For them, only those few percent of the genome were relevant which, as genes of conventional definition, contain the information necessary for the structure of proteins in the cells. The rest was considered evolutionary junk. At best, this part of the genome could be imagined as a stabilizing element, as it were as the connecting cement between the actually important genetic information. Now, however, it becomes clear that it is above all the dark DNA matter in the chromosomes in which many of the newly discovered processes take place. Apparently the “junk” is full of unknown genes, populated by control modules. Especially the so-called microRNAs, a until recently unknown class of genetic information, regulate a multitude of developmental and disease processes. The conclusion from all these new findings can only be: Although the characteristics of a person are based on their genome, they are nevertheless in the open system of the embryonic genome does not in any way determine which person will grow out of it. Even if an embryo, exactly duplicated down to the last molecule, could be allowed to grow in the womb under identical circumstances – “another person would still come out,” assures the Berlin geneticist Nikolaus Rajewsky. And that without any influence from education and culture.

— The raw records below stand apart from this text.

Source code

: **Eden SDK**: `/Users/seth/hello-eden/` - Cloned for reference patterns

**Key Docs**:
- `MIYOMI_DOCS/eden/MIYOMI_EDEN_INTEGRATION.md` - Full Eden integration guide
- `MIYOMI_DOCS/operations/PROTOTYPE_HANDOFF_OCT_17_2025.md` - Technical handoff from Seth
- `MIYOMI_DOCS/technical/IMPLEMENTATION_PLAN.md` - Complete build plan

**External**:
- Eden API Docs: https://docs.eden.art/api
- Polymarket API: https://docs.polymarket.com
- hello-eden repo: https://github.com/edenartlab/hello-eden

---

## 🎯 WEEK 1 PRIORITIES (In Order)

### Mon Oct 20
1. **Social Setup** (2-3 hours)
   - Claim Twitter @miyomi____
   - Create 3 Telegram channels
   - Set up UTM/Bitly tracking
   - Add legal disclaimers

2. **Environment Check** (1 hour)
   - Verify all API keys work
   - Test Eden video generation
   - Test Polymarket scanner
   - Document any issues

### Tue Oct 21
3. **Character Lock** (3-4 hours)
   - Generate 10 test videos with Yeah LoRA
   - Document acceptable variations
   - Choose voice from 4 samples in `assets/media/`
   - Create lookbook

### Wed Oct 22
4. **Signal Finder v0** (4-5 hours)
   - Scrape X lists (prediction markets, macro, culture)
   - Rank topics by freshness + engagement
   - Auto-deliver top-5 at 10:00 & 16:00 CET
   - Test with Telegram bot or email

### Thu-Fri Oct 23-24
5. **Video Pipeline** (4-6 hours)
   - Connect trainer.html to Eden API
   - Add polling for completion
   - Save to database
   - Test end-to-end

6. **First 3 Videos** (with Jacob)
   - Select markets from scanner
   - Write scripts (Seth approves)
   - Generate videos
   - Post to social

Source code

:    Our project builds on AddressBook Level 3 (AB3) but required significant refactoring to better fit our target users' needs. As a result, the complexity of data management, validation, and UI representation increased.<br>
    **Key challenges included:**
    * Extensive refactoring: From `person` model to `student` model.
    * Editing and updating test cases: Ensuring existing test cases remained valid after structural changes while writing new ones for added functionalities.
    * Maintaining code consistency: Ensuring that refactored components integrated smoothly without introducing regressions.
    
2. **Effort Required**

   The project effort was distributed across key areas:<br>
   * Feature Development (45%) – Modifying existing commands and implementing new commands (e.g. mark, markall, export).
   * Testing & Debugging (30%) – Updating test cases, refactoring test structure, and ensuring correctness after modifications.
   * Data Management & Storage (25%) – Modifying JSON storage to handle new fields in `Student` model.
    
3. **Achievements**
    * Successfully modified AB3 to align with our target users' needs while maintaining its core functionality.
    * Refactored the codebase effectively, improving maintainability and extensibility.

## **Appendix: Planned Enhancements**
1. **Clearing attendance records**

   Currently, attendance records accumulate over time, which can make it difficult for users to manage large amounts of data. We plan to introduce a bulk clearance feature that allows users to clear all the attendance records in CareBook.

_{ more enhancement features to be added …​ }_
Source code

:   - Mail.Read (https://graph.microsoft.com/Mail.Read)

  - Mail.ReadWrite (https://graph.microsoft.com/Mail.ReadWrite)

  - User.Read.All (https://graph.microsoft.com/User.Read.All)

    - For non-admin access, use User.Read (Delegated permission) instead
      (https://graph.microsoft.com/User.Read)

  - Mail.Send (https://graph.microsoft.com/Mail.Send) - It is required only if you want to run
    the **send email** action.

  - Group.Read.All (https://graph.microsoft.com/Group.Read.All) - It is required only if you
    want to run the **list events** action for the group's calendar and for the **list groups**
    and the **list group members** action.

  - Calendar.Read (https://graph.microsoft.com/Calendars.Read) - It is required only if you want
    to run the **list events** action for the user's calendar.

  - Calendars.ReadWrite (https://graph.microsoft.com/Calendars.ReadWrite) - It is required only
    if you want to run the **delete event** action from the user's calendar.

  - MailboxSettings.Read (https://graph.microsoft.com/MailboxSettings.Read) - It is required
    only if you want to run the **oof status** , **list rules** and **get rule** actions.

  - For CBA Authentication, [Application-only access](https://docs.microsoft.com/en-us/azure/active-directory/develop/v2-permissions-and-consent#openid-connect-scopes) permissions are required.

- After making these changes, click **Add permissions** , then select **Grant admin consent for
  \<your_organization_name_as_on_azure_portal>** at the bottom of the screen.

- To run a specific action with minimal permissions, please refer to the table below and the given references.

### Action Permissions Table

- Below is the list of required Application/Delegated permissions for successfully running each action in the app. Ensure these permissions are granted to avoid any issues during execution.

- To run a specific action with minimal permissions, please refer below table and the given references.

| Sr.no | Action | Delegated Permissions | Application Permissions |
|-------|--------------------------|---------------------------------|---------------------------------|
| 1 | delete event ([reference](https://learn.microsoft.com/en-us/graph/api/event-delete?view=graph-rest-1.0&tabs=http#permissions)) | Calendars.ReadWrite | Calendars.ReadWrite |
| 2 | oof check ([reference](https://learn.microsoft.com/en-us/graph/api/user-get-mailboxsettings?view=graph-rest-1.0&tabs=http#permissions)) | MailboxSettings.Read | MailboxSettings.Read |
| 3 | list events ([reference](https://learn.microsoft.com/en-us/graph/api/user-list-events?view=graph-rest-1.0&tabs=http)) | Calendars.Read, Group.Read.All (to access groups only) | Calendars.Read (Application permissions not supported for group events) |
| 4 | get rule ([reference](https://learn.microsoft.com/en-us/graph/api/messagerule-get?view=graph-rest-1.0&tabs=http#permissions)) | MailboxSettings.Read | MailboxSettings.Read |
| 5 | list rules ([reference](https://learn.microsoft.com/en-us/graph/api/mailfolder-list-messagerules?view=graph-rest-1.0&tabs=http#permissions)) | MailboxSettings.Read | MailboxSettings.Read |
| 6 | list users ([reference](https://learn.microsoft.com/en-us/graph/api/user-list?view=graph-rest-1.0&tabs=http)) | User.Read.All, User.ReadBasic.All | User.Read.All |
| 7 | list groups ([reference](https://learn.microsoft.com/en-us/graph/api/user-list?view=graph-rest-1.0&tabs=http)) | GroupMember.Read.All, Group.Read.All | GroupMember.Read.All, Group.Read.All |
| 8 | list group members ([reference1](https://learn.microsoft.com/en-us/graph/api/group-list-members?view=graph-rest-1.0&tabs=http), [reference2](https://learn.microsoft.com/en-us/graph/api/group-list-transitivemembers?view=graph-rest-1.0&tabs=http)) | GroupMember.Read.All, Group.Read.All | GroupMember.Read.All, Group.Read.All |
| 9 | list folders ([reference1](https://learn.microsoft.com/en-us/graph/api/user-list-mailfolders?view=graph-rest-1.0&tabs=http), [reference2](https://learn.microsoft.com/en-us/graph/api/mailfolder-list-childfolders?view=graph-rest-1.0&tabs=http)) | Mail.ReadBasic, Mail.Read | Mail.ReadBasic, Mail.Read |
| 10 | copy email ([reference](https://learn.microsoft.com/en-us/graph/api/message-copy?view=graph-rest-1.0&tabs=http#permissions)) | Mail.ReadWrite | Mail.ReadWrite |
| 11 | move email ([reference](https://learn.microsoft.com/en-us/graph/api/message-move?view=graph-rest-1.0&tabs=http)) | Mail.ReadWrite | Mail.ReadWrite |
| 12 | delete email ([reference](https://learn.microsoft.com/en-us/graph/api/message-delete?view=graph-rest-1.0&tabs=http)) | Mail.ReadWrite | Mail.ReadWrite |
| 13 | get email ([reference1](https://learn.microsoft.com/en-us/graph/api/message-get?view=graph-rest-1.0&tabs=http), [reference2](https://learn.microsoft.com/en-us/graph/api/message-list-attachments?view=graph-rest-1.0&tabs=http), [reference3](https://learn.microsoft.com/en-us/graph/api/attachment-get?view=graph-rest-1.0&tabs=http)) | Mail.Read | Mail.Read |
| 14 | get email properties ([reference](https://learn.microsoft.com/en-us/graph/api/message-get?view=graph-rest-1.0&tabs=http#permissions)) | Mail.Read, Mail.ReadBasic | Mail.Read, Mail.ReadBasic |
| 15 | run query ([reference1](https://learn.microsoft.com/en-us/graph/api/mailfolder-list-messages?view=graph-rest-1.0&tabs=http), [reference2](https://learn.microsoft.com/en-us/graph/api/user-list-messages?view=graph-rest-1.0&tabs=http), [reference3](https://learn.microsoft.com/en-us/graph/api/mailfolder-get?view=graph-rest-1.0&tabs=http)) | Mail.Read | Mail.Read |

In view of the complexity and indeterminacy of the genetic processes, many visions of the optimized designer are now emerging but also some warnings about the dangers of genetic research as a much simplified vulgar biologism.
Tinkering with the genome turns out to be much more complicated than expected. And the fantasy that one could resurrect gifted artists, brilliant researchers or just a loved one in an identical form through cloning will probably remain wishful thinking forever.